Tak hanya itu, menurut informasi dari Pak Man, SGH juga mengatur intensitas cahaya matahari yang masuk. “Sinar matahari dari pagi sampai pukul 10.00 itu sangat baik buat tanaman. Sedangkan mulai pukul 12.00 hingga 14.00, sinar matahari bersifat membakar. Untuk mengatur itu, ada sensor yang otomatis untuk membuka dan menutup shading guna mengurangi intensitas cahaya matari. Alatnya namanya roof fan shading. Harapannya bisa memberikan hasil produksi lebih optimal,” imbuhnya.

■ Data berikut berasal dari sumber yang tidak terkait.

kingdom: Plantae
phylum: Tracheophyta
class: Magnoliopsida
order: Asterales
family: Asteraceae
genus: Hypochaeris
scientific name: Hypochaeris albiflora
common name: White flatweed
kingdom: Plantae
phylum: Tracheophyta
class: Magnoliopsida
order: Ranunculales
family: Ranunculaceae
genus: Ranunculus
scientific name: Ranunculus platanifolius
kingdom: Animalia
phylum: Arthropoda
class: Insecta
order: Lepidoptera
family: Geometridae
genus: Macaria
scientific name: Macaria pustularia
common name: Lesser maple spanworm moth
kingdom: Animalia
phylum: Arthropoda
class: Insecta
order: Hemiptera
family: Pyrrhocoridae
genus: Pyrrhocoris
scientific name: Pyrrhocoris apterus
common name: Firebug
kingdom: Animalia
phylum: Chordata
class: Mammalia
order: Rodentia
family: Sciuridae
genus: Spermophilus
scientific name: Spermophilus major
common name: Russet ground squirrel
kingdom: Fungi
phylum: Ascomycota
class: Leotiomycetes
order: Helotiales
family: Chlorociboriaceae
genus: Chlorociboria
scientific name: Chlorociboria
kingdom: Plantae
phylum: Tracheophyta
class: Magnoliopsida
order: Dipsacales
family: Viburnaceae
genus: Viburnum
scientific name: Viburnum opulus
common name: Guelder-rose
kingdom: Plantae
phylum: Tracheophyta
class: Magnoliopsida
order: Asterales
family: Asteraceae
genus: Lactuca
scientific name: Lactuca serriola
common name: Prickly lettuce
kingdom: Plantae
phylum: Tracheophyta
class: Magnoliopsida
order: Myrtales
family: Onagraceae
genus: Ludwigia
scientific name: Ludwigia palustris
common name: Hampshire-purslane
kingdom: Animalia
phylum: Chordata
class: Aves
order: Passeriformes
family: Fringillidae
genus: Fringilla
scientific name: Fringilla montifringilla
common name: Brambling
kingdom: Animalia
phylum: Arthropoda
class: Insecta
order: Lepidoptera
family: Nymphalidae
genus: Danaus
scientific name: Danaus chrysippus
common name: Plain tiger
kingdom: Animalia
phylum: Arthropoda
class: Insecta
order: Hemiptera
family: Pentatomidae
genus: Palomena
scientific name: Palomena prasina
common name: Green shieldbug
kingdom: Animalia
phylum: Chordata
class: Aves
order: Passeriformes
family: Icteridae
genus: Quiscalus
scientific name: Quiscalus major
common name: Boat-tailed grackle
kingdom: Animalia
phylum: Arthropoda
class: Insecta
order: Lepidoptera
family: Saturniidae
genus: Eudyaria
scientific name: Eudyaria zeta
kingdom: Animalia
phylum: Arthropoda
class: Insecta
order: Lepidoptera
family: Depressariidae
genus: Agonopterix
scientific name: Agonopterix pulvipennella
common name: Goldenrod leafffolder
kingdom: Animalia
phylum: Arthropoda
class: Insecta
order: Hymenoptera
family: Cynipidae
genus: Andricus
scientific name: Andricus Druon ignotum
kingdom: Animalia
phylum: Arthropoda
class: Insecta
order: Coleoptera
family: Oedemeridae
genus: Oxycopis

SGH memberikan banyak manfaat bagi pertanian, di antaranya terjadi efisiensi dan mendorong peningkatan hasil produksi sehingga akan turut mendongkrak pendapatan petani.
Menurut Nyoman Mara, melalui teknologi tersebut para petani dapat meningkatkan pendapatan. Selain itu, SGH yang merupakan program dari Ditjen PSP itu juga diharapkan dapat membantu meningkatkan kualitas sumber daya manusia (SDM) yang terampil dan mandiri di bidang agro teknologi dan agribisnis dengan potensi wisata dan provitas pertanian di daerah tersebut.
Pak Man mengungkapkan, para petani mendapat manfaat yang besar dari SGH di tengah sulitnya mendapatkan SDM pertanian, karena ada kesan bahwa bekerja di sektor pertanian itu tidak menguntungkan. “Nah, dengan model seperti ini, diharapkan pemuda akan bangga menjadi
petani, dia akan bangga menjadi karyawan pertanian karena fasilitas mendukung secara betul-betul smart,” ujarnya.
Menurutnya, teknologi mendorong orang-orang, termasuk kaum muda, untuk tertarik dengan dunia pertanian. Selain itu, teknologi di dunia pertanian juga bisa mengefisiensi tenaga kerja, memaksimalkan hasil, dan dicintai oleh semua level kalangan.
“Harapan kami, selain hasil produksi meningkat, juga sekaligus memikat generasi muda untuk bekerja di pertanian,” tegasnya.